Ahmen Khawaja, a reporter working for the BBC's Urdu-language service, posted on Twitter that the 89-year-old British royal had been taken to hospital. A second tweet announced: "Queen Elizabrth [sic] has died." That incorrect tweet was "swiftly" deleted, the BBC told NBC News Wednesday. Still, some media outlets, including CNN Newsource and German newspaper Bild, picked up the tweets.

Khawaja said she had left her cellphone at home unattended. She tweeted, "Silly prank, Apologies for upsetting anyone!" She also fixed her Twitter feed, explaining, "False Alarm: Have deleted previous tweets!!"

So, how did this happen?

The BBC's press office contradicted Khawaja's explanation of the "prank."

In a statement to NBC News, a BBC spokesperson said Wednesday, "During a technical rehearsal for an obituary, tweets were mistakenly sent from the account of a BBC journalist saying that a member of the royal family had been taken ill. The tweets were swiftly deleted and we apologize for any offense."

CNN Newsource apologized for picking up the tweet, writing, "Affiliates, please disregard our previous tweet about Queen Elizabeth. It was sent in error."

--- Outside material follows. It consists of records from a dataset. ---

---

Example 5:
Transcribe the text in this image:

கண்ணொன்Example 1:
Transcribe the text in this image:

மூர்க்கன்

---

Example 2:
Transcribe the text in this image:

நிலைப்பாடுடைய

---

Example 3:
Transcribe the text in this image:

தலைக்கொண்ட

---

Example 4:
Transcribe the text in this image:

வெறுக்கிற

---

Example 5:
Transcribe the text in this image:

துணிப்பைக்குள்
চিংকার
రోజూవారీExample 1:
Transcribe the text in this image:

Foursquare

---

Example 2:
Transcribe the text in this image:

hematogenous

In a phone conversation with ITV's royal producer, a Buckingham Palace spokesperson said Her Royal Highness is perfectly healthy. "I can confirm that the Queen this morning attended her annual medical checkup at the King Edward VII hospital in London. This was a routine pre-scheduled appointment. The Queen has now left hospital and carries on with her engagements today."

Per The Guardian, the head of BBC newsgathering, Jonathan Munro, confirmed details of the rehearsal in an e-mail to staff Wednesday. "This has been in the diary for some time—there is NO editorial reason why this is happening now," he said, describing the exercise as a "low-key rehearsal for the way in which television might cover a category one obituary." Four people are in the BBC's "category one" of public figures: the Queen, Prince Philip, Prince Charles and Prince William.

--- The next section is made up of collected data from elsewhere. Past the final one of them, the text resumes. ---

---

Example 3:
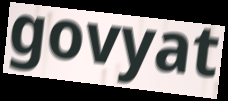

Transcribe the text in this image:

govyat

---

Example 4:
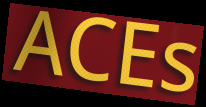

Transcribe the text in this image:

ACEs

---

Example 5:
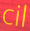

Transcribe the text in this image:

cilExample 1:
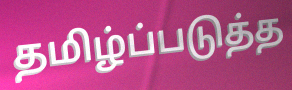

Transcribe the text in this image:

தமிழ்ப்படுத்த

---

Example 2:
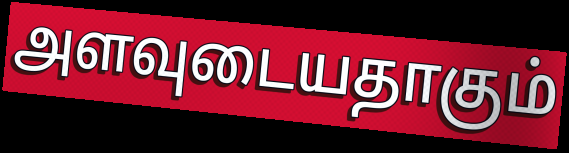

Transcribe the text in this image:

அளவுடையதாகும்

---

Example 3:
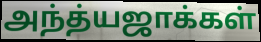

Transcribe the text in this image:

அந்த்யஜாக்கள்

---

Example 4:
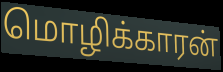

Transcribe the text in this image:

மொழிக்காரன்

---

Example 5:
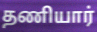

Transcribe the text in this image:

தணியார்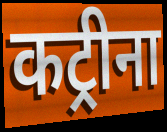
कट्रीना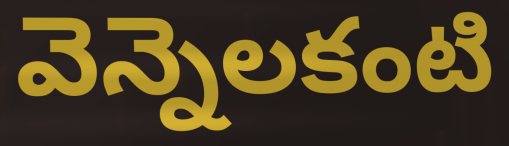
వెన్నెలకంటి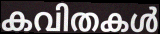
കവിതകൾ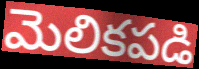
మెలికపడిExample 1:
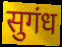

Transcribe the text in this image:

सुगंध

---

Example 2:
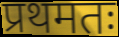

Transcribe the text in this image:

प्रथमतः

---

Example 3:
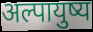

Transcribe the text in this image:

अल्पायुष्य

"It's essential that we can rehearse these sensitive scenarios privately," Munro wrote in his e-mail. "BBC tours have been suspended, and the blinds from public areas including reception and the media café will remain dropped. I'd also ask for your help in refraining from any external conversations and all social media activity about this exercise. Your continued discretion will be greatly appreciated."

(E! and NBC News are both members of the NBCUniversal family.)